Are we ready for the euro area?

Published: 14/3/2019
Are we ready for the euro area?

Davor Kunovac, Karlo Kotarac and Milan Deskar-Škrbić

The paper "Third Round of Euro Area Enlargement: Are the Candidates Ready?" by Milan Deskar-Škrbić, Karlo Kotarac and Davor Kunovac from the CNB's Modelling Department was presented at the 29th Economic Workshop of the Croatian National Bank held on 13 March.

The first round of enlargement was completed by the adoption of the euro in the first eleven countries in 1999 and by Greece joining the euro area in 2001. The second round began by Slovenia entering the euro area in 2007 as the first new EU member state to adopt the euro, and ended by euro adoption in Lithuania in 2015. Recently, the twentieth anniversary of euro adoption saw intense discussion on a potential third round of enlargement after Bulgaria, Croatia and Romania expressed formal interest in joining the ERM II (European Exchange Rate Mechanism) and the euro area in the near future. Croatia adopted the Strategy for the Adoption of the Euro in the Republic of Croatia in 2017, Bulgaria submitted its letter on ERM II participation in 2018, while Romanian officials set 2024 as the target year for entering the euro area and established a committee for changeover to the euro whose tasks are to perform due diligence and prepare a euro adoption strategy.

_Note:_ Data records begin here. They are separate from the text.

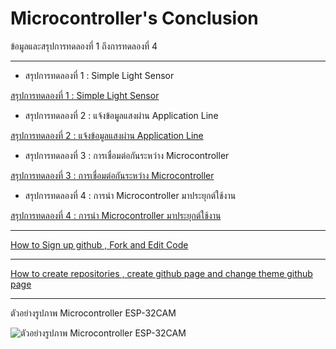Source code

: # Microcontroller's Conclusion

ข้อมูลและสรุปการทดลองที่ 1 ถึงการทดลองที่ 4

-------------------------------

- สรุปการทดลองที่ 1 : Simple Light Sensor

[สรุปการทดลองที่ 1 : Simple Light Sensor](https://drive.google.com/file/d/1hBPSCN82S31405T8sGhGJae2Who7Uj1b/view?usp=sharing)

- สรุปการทดลองที่ 2 : แจ้งข้อมูลแสงผ่าน Application Line

[สรุปการทดลองที่ 2 : แจ้งข้อมูลแสงผ่าน Application Line](https://drive.google.com/file/d/1bsKM_NtW4eSuy30_YP00VbgtFCvaLwPF/view?usp=sharing)

- สรุปการทดลองที่ 3 : การเชื่อมต่อกันระหว่าง Microcontroller

[สรุปการทดลองที่ 3 : การเชื่อมต่อกันระหว่าง Microcontroller](https://drive.google.com/file/d/1pojBjgHXfw76BwJnTcNmwuFO16VQgcSt/view?usp=sharing)

- สรุปการทดลองที่ 4 : การนำ Microcontroller มาประยุกต์ใช้งาน

[สรุปการทดลองที่ 4 : การนำ Microcontroller มาประยุกต์ใช้งาน](https://drive.google.com/file/d/19aolVGKBeUnA0LmdR3OKxMU4pgXEBgzY/view?usp=sharing)

-------------------------------

[How to Sign up github , Fork and Edit Code](https://youtu.be/LFj6IsYDazE)

-------------------------------

[How to create repositories , create github page and change theme github page](https://youtu.be/TN7ClFs2VhA)

-------------------------------

ตัวอย่างรูปภาพ Microcontroller ESP-32CAM

![ตัวอย่างรูปภาพ Microcontroller ESP-32CAM](https://www.tinytronics.nl/shop/image/cache/data/product-2132/ESP32CAM_1-1000x1000.jpg)
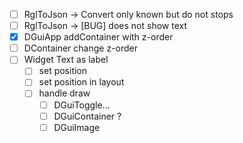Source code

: - [ ] RglToJson -> Convert only known but do not stops
- [ ] RglToJson -> [BUG] does not show text
- [x] DGuiApp addContainer with z-order
- [ ] DContainer change z-order
- [ ] Widget Text as label
    - [ ] set position
    - [ ] set position in layout
    - [ ] handle draw
        - [ ] DGuiToggle...
        - [ ] DGuiContainer ?
        - [ ] DGuiImage
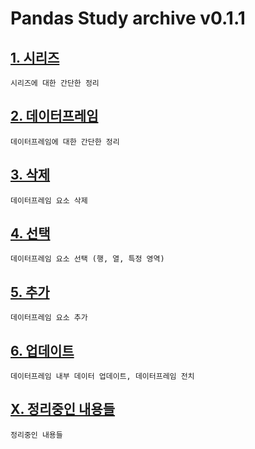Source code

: # Pandas Study archive v0.1.1

## [1. 시리즈](ARCHIVE/Part1_Series.ipynb) <br>
    시리즈에 대한 간단한 정리

## [2. 데이터프레임](ARCHIVE/Part2_DataFrame.ipynb) <br>
    데이터프레임에 대한 간단한 정리

## [3. 삭제](ARCHIVE/Part3_Delete.ipynb) <br>
    데이터프레임 요소 삭제

## [4. 선택](ARCHIVE/Part4_Selection.ipynb) <br>
    데이터프레임 요소 선택 (행, 열, 특정 영역)

## [5. 추가](ARCHIVE/Part5_Append.ipynb) <br>
    데이터프레임 요소 추가

## [6. 업데이트](ARCHIVE/Part6_Update_Transpose.ipynb) <br>
    데이터프레임 내부 데이터 업데이트, 데이터프레임 전치

## [X. 정리중인 내용들](ARCHIVE/PartX_Archive.ipynb) <br>
    정리중인 내용들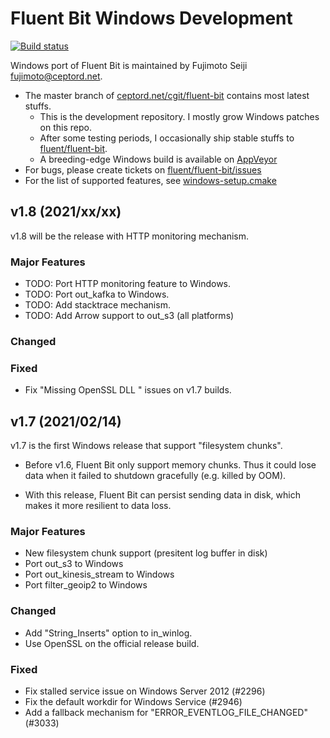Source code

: Fluent Bit Windows Development
==============================

[![Build status](https://ci.appveyor.com/api/projects/status/513vwxpalcitl2jo?svg=true)](https://ci.appveyor.com/project/fujimotos/fluent-bit)

Windows port of Fluent Bit is maintained by Fujimoto Seiji <fujimoto@ceptord.net>.

 - The master branch of [ceptord.net/cgit/fluent-bit](http://ceptord.net/cgit/fluent-bit) contains most latest stuffs.  
    - This is the development repository. I mostly grow Windows patches on this repo.
    - After some testing periods, I occasionally ship stable stuffs to [fluent/fluent-bit](https://github.com/fluent/fluent-bit).
    - A breeding-edge Windows build is available on [AppVeyor](https://ci.appveyor.com/api/projects/fujimotos/fluent-bit/artifacts/build/td-agent-bit-1.7.0-win64.zip?job=Platform%3A+x64)
 - For bugs, please create tickets on [fluent/fluent-bit/issues](https://github.com/fluent/fluent-bit/issues)
 - For the list of supported features, see [windows-setup.cmake](http://ceptord.net/cgit/fluent-bit/tree/cmake/windows-setup.cmake)

v1.8 (2021/xx/xx)
-----------------

v1.8 will be the release with HTTP monitoring mechanism.

### Major Features

 - TODO: Port HTTP monitoring feature to Windows.
 - TODO: Port out_kafka to Windows.
 - TODO: Add stacktrace mechanism.
 - TODO: Add Arrow support to out_s3 (all platforms)

### Changed


### Fixed

 - Fix "Missing OpenSSL DLL " issues on v1.7 builds.

v1.7 (2021/02/14)
-----------------

v1.7 is the first Windows release that support "filesystem chunks".

 - Before v1.6, Fluent Bit only support memory chunks. Thus it could lose
   data when it failed to shutdown gracefully (e.g. killed by OOM).

 - With this release, Fluent Bit can persist sending data in disk, which
   makes it more resilient to data loss.

### Major Features

 - New filesystem chunk support (presitent log buffer in disk)
 - Port out_s3 to Windows
 - Port out_kinesis_stream to Windows
 - Port filter_geoip2 to Windows

### Changed

 - Add "String_Inserts" option to in_winlog.
 - Use OpenSSL on the official release build.

### Fixed

 - Fix stalled service issue on Windows Server 2012 (#2296)
 - Fix the default workdir for Windows Service (#2946)
 - Add a fallback mechanism for "ERROR_EVENTLOG_FILE_CHANGED" (#3033)
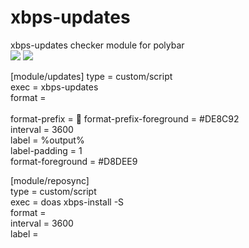 # xbps-updates
xbps-updates checker module for polybar<br> <img src="https://raw.githubusercontent.com/siduck76/xbps-updates/master/dd_001.png">
<img src="https://raw.githubusercontent.com/siduck76/xbps-updates/master/full.png">



[module/updates]
type = custom/script<br>
exec = xbps-updates<br>
format = <label><br><br>
format-prefix = 󰳡 
format-prefix-foreground = #DE8C92<br>
interval = 3600 <br>
label = %output% <br>
label-padding = 1<br>
format-foreground = #D8DEE9  <br>   

[module/reposync]<br>
type = custom/script<br>
exec = doas xbps-install -S<br>
format =<br>
interval = 3600 <br>
label = <br>
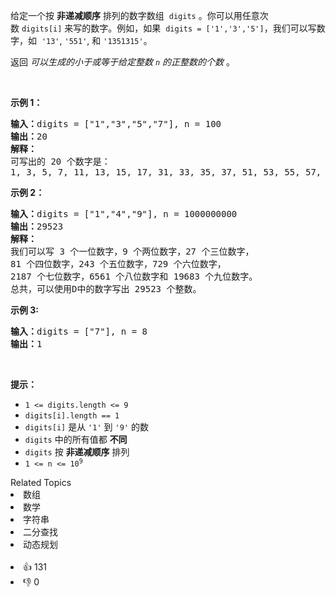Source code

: <p>给定一个按&nbsp;<strong>非递减顺序</strong>&nbsp;排列的数字数组
 <meta charset="UTF-8" />&nbsp;<code>digits</code>&nbsp;。你可以用任意次数&nbsp;<code>digits[i]</code>&nbsp;来写的数字。例如，如果
 <meta charset="UTF-8" />&nbsp;<code>digits = ['1','3','5']</code>，我们可以写数字，如
 <meta charset="UTF-8" />&nbsp;<code>'13'</code>,&nbsp;<code>'551'</code>, 和&nbsp;<code>'1351315'</code>。</p>

<p>返回 <em>可以生成的小于或等于给定整数 <code>n</code> 的正整数的个数</em>&nbsp;。</p>

<p>&nbsp;</p>

<p><strong>示例 1：</strong></p>

<pre>
<strong>输入：</strong>digits = ["1","3","5","7"], n = 100
<strong>输出：</strong>20
<strong>解释：</strong>
可写出的 20 个数字是：
1, 3, 5, 7, 11, 13, 15, 17, 31, 33, 35, 37, 51, 53, 55, 57, 71, 73, 75, 77.
</pre>

<p><strong>示例 2：</strong></p>

<pre>
<strong>输入：</strong>digits = ["1","4","9"], n = 1000000000
<strong>输出：</strong>29523
<strong>解释：</strong>
我们可以写 3 个一位数字，9 个两位数字，27 个三位数字，
81 个四位数字，243 个五位数字，729 个六位数字，
2187 个七位数字，6561 个八位数字和 19683 个九位数字。
总共，可以使用D中的数字写出 29523 个整数。</pre>

<p><strong>示例 3:</strong></p>

<pre>
<strong>输入：</strong>digits = ["7"], n = 8
<strong>输出：</strong>1
</pre>

<p>&nbsp;</p>

<p><strong>提示：</strong></p> 
<meta charset="UTF-8" />

<ul> 
 <li><code>1 &lt;= digits.length &lt;= 9</code></li> 
 <li><code>digits[i].length == 1</code></li> 
 <li><code>digits[i]</code>&nbsp;是从&nbsp;<code>'1'</code>&nbsp;到&nbsp;<code>'9'</code> 的数</li> 
 <li><code>digits</code>&nbsp;中的所有值都 <strong>不同</strong>&nbsp;</li> 
 <li><code>digits</code>&nbsp;按&nbsp;<strong>非递减顺序</strong>&nbsp;排列</li> 
 <li><code>1 &lt;= n &lt;= 10<sup>9</sup></code></li> 
</ul>

<div><div>Related Topics</div><div><li>数组</li><li>数学</li><li>字符串</li><li>二分查找</li><li>动态规划</li></div></div><br><div><li>👍 131</li><li>👎 0</li></div>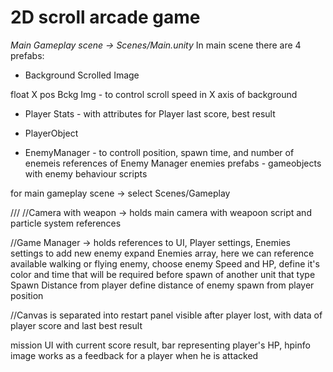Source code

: # 2D scroll arcade game

*Main Gameplay scene -> Scenes/Main.unity*
In main scene there are 4 prefabs:
- Background Scrolled Image 

float X pos Bckg Img - to control scroll speed in X axis of background 


- Player Stats - with attributes for Player last score, best result

- PlayerObject

- EnemyManager - to controll position, spawn time, and number of enemeis 
references of Enemy Manager 
enemies prefabs - gameobjects with enemy behaviour scripts


for main gameplay scene -> select Scenes/Gameplay

/// //Camera with weapon -> holds main camera with weapoon script and particle system references

//Game Manager -> holds references to UI, Player settings, Enemies settings to add new enemy expand Enemies array, here we can reference available walking or flying enemy, choose enemy Speed and HP, define it's color and time that will be required before spawn of another unit that type Spawn Distance from player define distance of enemy spawn from player position

//Canvas is separated into restart panel visible after player lost, with data of player score and last best result

mission UI with current score result, bar representing player's HP, hpinfo image works as a feedback for a player when he is attacked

In addition to interest in euro area membership, the research was further motivated by the fact that these three countries have different monetary and exchange rate regimes (Bulgaria maintains a currency board arrangement, Croatia pursues a managed floating exchange rate policy, while Romania, according to IMF classification, pursues an inflation targeting and floating exchange rate policy).

According to the optimal currency area theory (OCA), the cost of abandoning an independent countercyclical monetary policy should not be pronounced where economic developments in countries joining the currency area are predominantly determined by common shocks, where economic shocks are coherent and where reactions of key macroeconomic variables to monetary policy shocks in candidate countries and the euro area are similar.

The aim of the paper is to explore to what extent common shocks to which the European Central Bank (ECB) reacts (euro area shocks and global shocks) contribute to GDP and inflation developments in Bulgaria, Croatia and Romania, to what extent the contributions of these shocks are similar to contributions in the euro area and what is the level of similarity between the effects of ECB monetary policy shocks in these countries and the euro area, Milan Deskar-Škrbić noted.

Research results, based on a new empirical approach, show that common shocks are the dominant determinants of GDP and inflation developments in Bulgaria and Croatia (75%) and Romania (65%), that the contributions of common shocks in these countries are pronounced and similar to contributions in the euro area and that ECB policy has a similar effect on GDP and inflation in these three countries and in the euro area. Hence, costs of accession to the euro area should not be pronounced, at least not from the aspect of a common countercyclical monetary policy. This holds true for Romania as well, even though it has a higher degree of flexibility in relation to its monetary policy than the other two countries, whose currencies are more closely pegged to the euro, the authors concluded.